What didn’t work well:
- I hallucinated content towards the end of the document, fabricating an entire paragraph about Satterthwaite’s approximation and Kenward-Roger adjustments that appeared nowhere in the original notes. This is a serious failure mode — confidently generating plausible-sounding technical content that the author never wrote. The final slice was the tallest (5,748px), pushing the limits of readable resolution, and rather than flagging uncertainty I filled in gaps with invention.
- Several phrases were misread: “a mildly barbed aside” became “entity model aside”; “height as part of outcome/response” became “home/regime”; “need never” became “can never”. These aren’t catastrophic individually, but they accumulate.
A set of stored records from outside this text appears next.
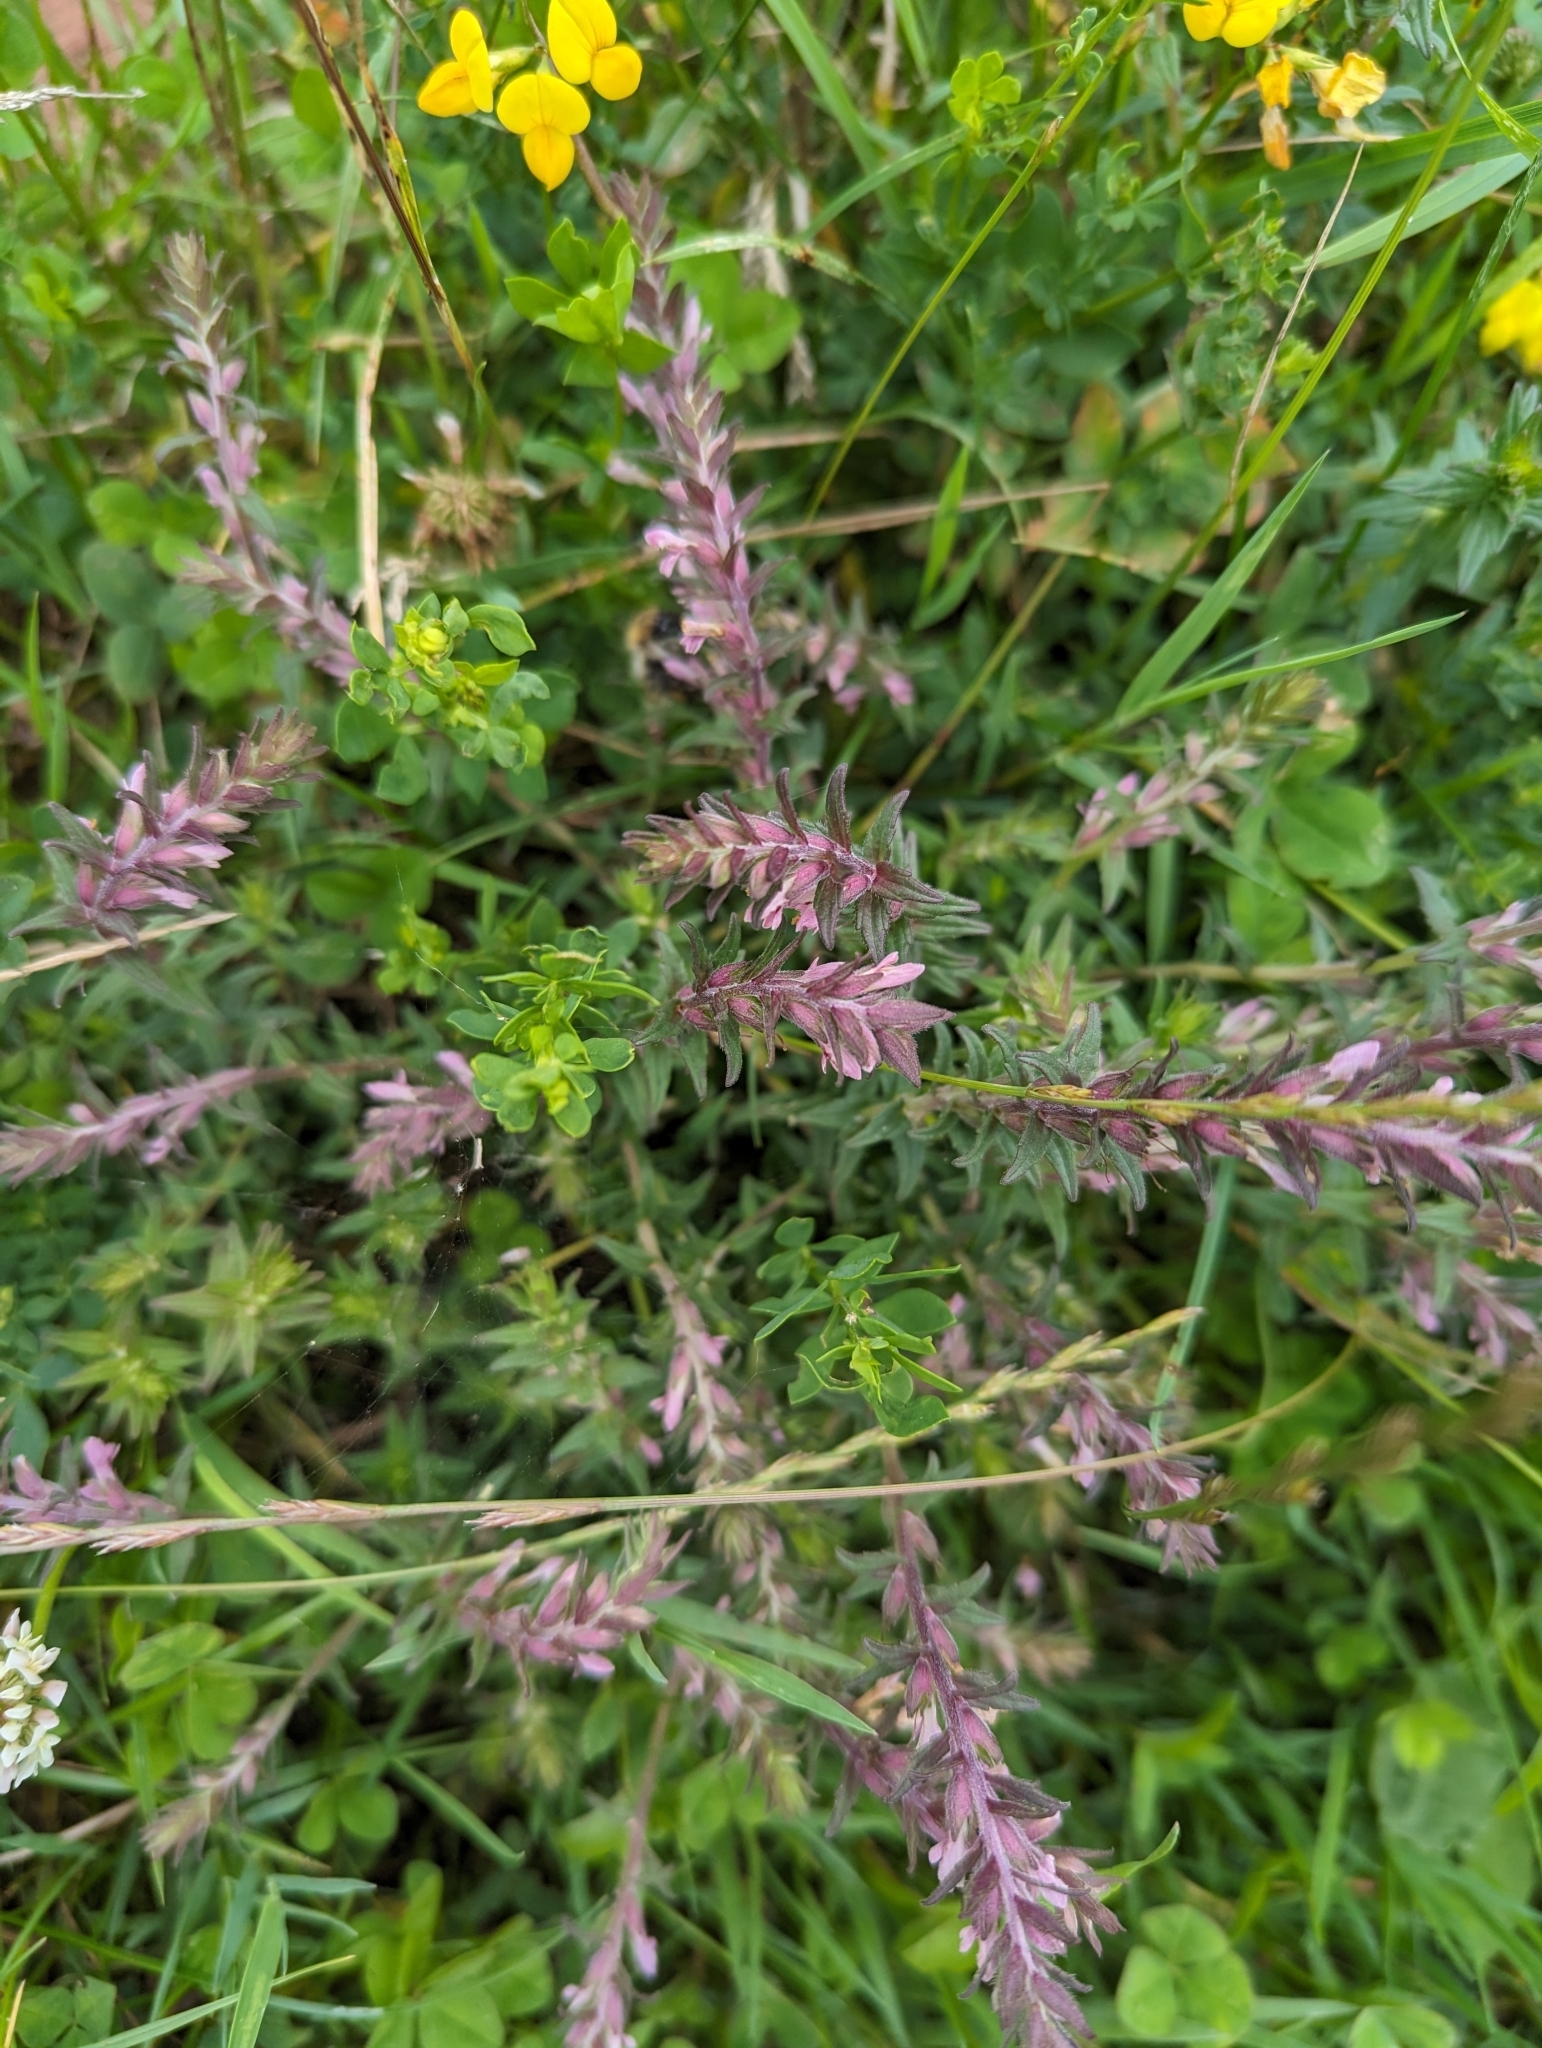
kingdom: Plantae
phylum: Tracheophyta
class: Magnoliopsida
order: Lamiales
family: Orobanchaceae
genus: Odontites
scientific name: Odontites vernus
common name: Red bartsia
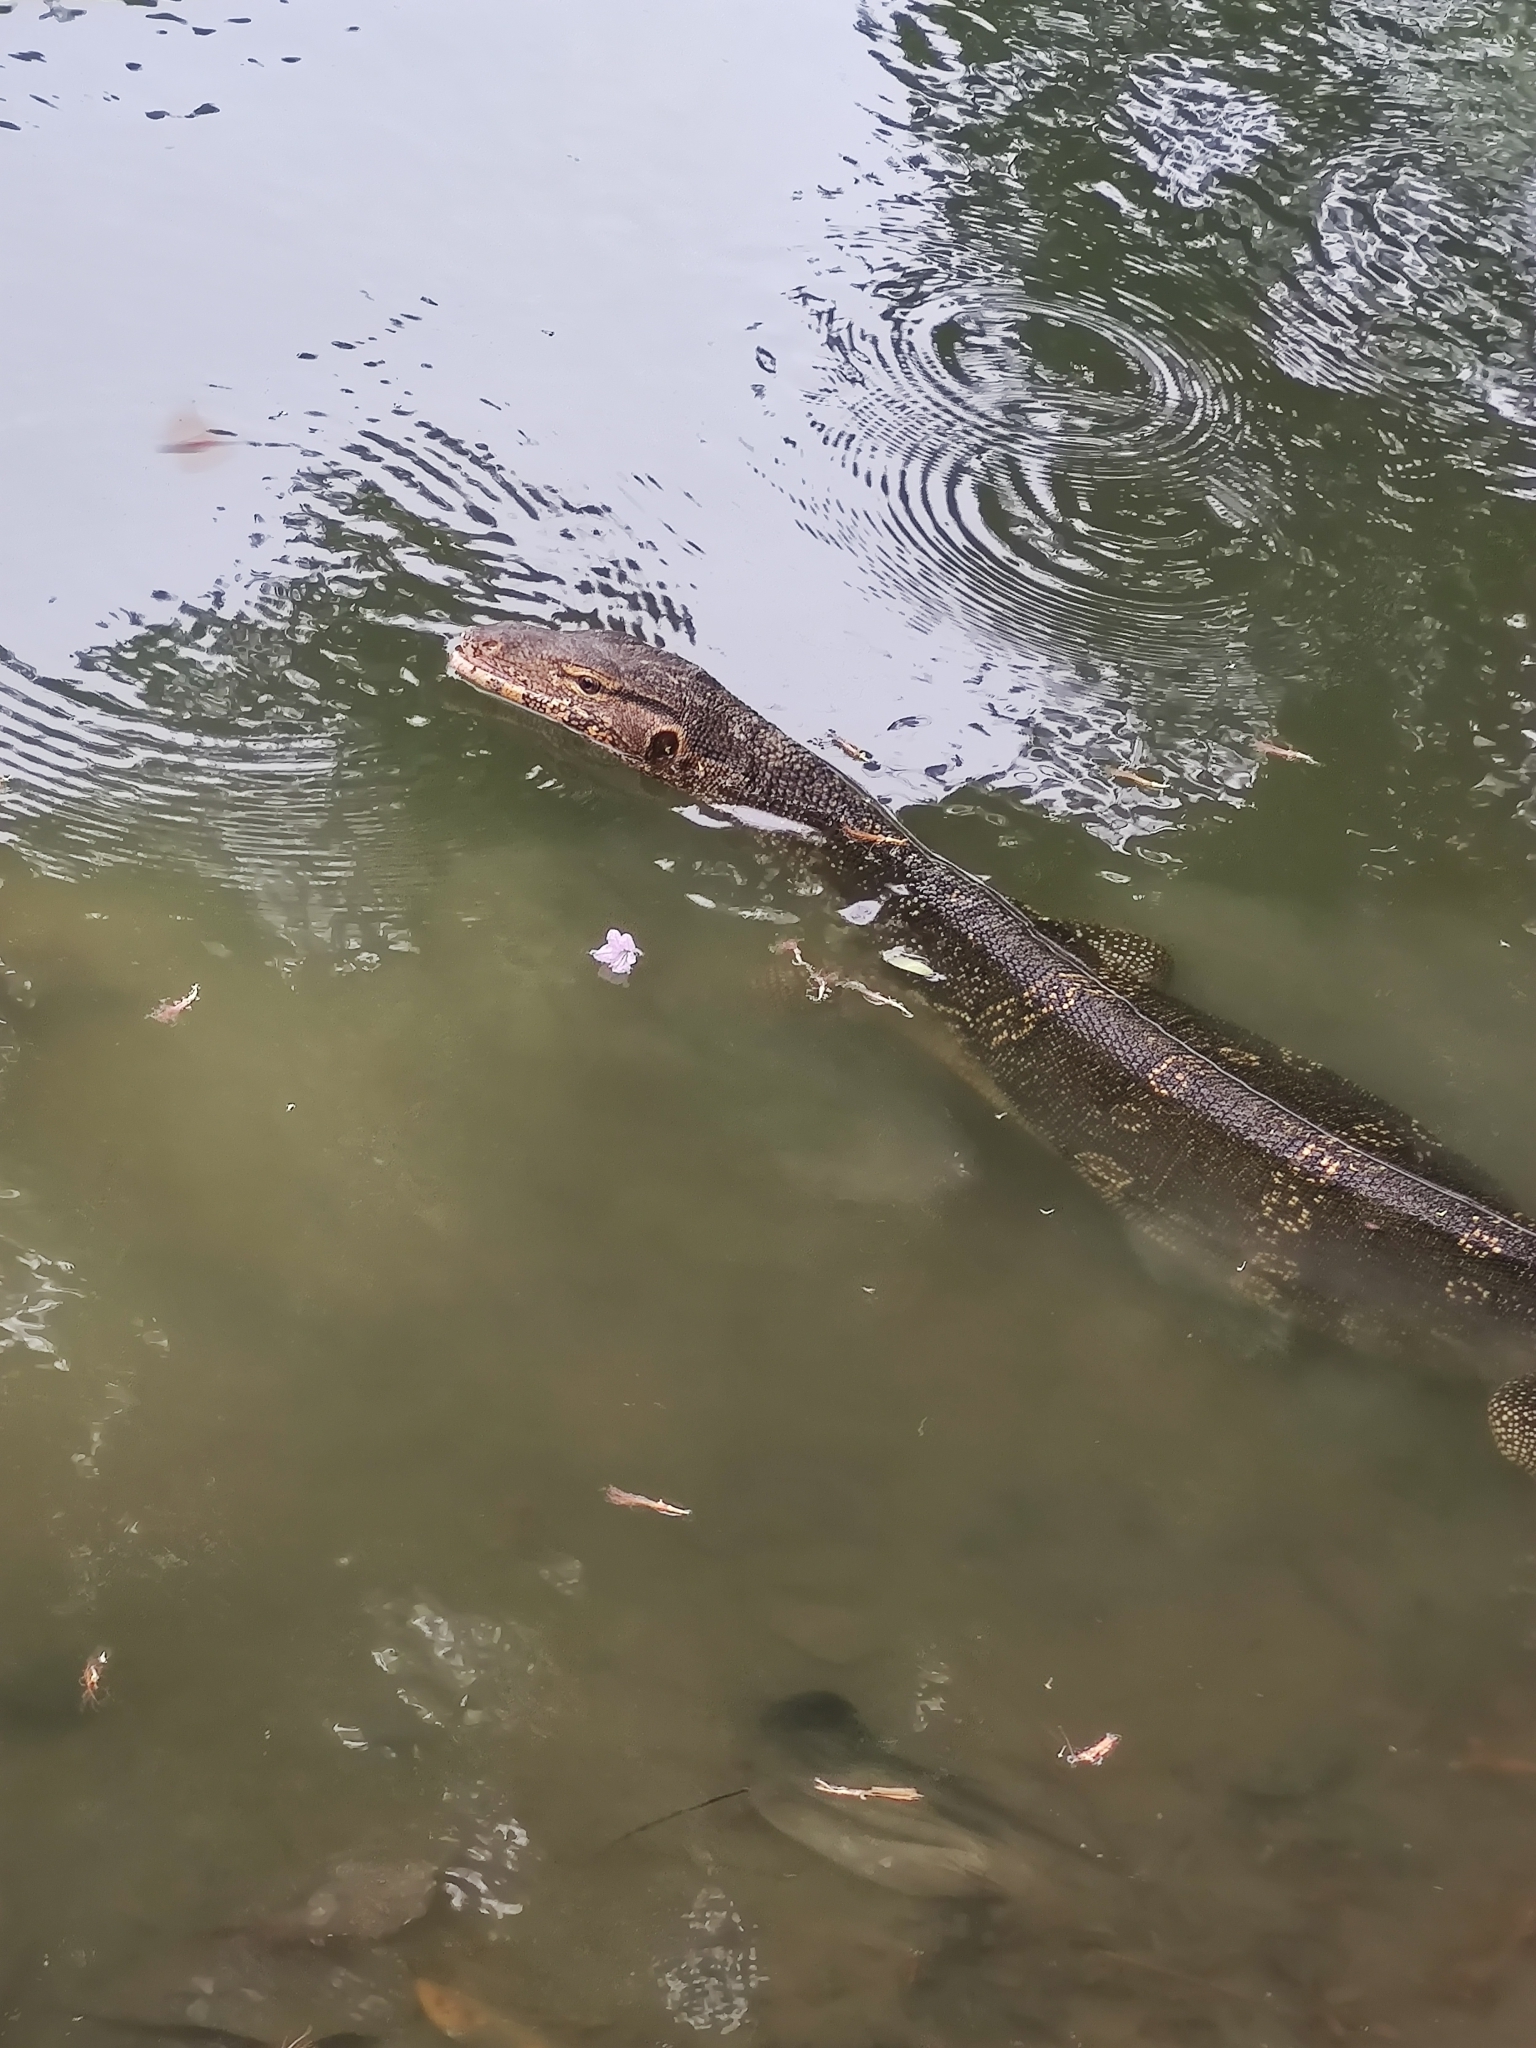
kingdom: Animalia
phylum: Chordata
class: Squamata
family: Varanidae
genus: Varanus
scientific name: Varanus salvator
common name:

- Dense handwriting, especially where equations, annotations, and colour overlap, remained challenging. Many of the annotated equations had to be preserved as images rather than transcribed, which is the right call but also an honest acknowledgement of the limitation.
The broader point:
Claude models are currently less multimodal than some alternatives when it comes to this kind of image parsing task. Google’s Gemini models, with their heritage in OCR (Google Lens, Cloud Vision) and their ability to ingest very high-resolution images natively, likely have a comparative advantage for raw handwriting extraction. The bottleneck here wasn’t reasoning about the content — it was reliably reading the pixels.
This remains a genuinely hard problem. Handwriting recognition on structured technical content (mixing prose, equations, diagrams, code, and colour) is at the frontier of what current multimodal models can do. The shingling workaround helped, but it’s a workaround — not a solution to the underlying resolution and parsing constraints.
If nothing else, this experiment provides a useful baseline. As multimodal capabilities improve, it would be interesting to revisit this same source image and see how the accuracy changes.